Absorb the beauty of the wall paintings at the Church of Panagia Kera

Amidst the triple aisles of this tiny church, you'll find extraordinary 14-century Byzantine frescoes. Pause in the dome and the nave and study four scenes: the Presentation, the Baptism, the Raising of Lazarus and the Entry into Jerusalem. Other iconic moments from the New Testament include a sobering Punishment of the Damned. The nearby village of Kritsa is an inviting place to regain your modern-day spiritual footing.

Watch the sun set at Falasarna Beach

The setting sun is on full display as it sinks below the Mediterranean horizon at Falasarna Beach, a west-facing strand of sand that is just low-key enough for you to quietly enjoy the daily spectacle of gold, orange and red. During the rest of the day, visitors enjoy the pinkish-white sand and azure waters. A couple of cafes offer refreshments and trails lead off to minor archaeological sites.

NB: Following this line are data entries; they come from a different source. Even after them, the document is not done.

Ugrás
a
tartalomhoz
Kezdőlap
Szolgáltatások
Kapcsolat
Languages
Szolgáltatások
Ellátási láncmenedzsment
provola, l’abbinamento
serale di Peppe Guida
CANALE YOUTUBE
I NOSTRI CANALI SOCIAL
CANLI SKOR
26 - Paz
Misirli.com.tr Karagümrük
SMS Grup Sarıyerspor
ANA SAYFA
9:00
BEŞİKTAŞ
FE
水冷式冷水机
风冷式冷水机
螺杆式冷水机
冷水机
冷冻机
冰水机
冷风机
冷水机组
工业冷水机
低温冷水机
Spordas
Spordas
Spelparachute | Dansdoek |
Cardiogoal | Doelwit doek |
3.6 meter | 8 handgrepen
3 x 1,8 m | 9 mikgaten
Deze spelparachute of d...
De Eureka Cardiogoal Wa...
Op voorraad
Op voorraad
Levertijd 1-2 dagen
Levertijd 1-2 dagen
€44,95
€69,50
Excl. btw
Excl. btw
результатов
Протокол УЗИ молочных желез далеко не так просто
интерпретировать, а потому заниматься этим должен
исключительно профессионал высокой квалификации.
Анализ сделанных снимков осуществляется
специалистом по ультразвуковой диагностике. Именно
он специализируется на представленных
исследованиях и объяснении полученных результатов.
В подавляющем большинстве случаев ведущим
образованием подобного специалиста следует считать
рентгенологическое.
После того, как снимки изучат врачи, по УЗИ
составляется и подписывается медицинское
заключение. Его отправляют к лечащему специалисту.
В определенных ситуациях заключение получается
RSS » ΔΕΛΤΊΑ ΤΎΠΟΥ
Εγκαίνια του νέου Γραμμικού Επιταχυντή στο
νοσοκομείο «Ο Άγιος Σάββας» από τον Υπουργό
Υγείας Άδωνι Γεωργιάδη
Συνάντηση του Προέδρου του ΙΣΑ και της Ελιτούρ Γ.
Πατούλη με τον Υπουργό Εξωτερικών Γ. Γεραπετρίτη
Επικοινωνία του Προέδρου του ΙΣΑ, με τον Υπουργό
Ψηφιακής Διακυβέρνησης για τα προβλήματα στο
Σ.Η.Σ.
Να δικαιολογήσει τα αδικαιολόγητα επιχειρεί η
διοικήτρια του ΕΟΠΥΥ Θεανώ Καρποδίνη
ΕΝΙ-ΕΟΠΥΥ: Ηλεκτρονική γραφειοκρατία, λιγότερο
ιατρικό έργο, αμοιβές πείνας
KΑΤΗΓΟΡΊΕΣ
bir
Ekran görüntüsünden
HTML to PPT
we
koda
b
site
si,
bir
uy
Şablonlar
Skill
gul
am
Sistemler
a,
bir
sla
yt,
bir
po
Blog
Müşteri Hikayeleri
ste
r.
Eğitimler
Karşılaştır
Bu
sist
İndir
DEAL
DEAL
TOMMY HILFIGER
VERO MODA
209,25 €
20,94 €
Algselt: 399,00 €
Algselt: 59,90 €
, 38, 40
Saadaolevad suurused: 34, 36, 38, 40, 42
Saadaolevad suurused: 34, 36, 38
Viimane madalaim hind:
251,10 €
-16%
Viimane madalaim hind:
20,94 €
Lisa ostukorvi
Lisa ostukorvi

Marvel at the marble at Ierapetra Archaeological Museum

Located in a 19th-century school built by the Ottomans, the Archeological Museum in Ierapetra may initially seem like just another dusty repository for carved rocks and clay shards. That is until you see the grandeur of an intact statue (no missing parts, take that Venus de Milo!) of the goddess Persphone that dates back to the 2nd century CE. And that's just the start of the surprises at this compact gem. Don't miss the big larnax (clay coffin) from 1300 BCE, which is decorated with hunting scenes, a chariot race and, yes, an octopus. The museum is closed for renovations during the summer of 2022 but is due to reopen in the fall.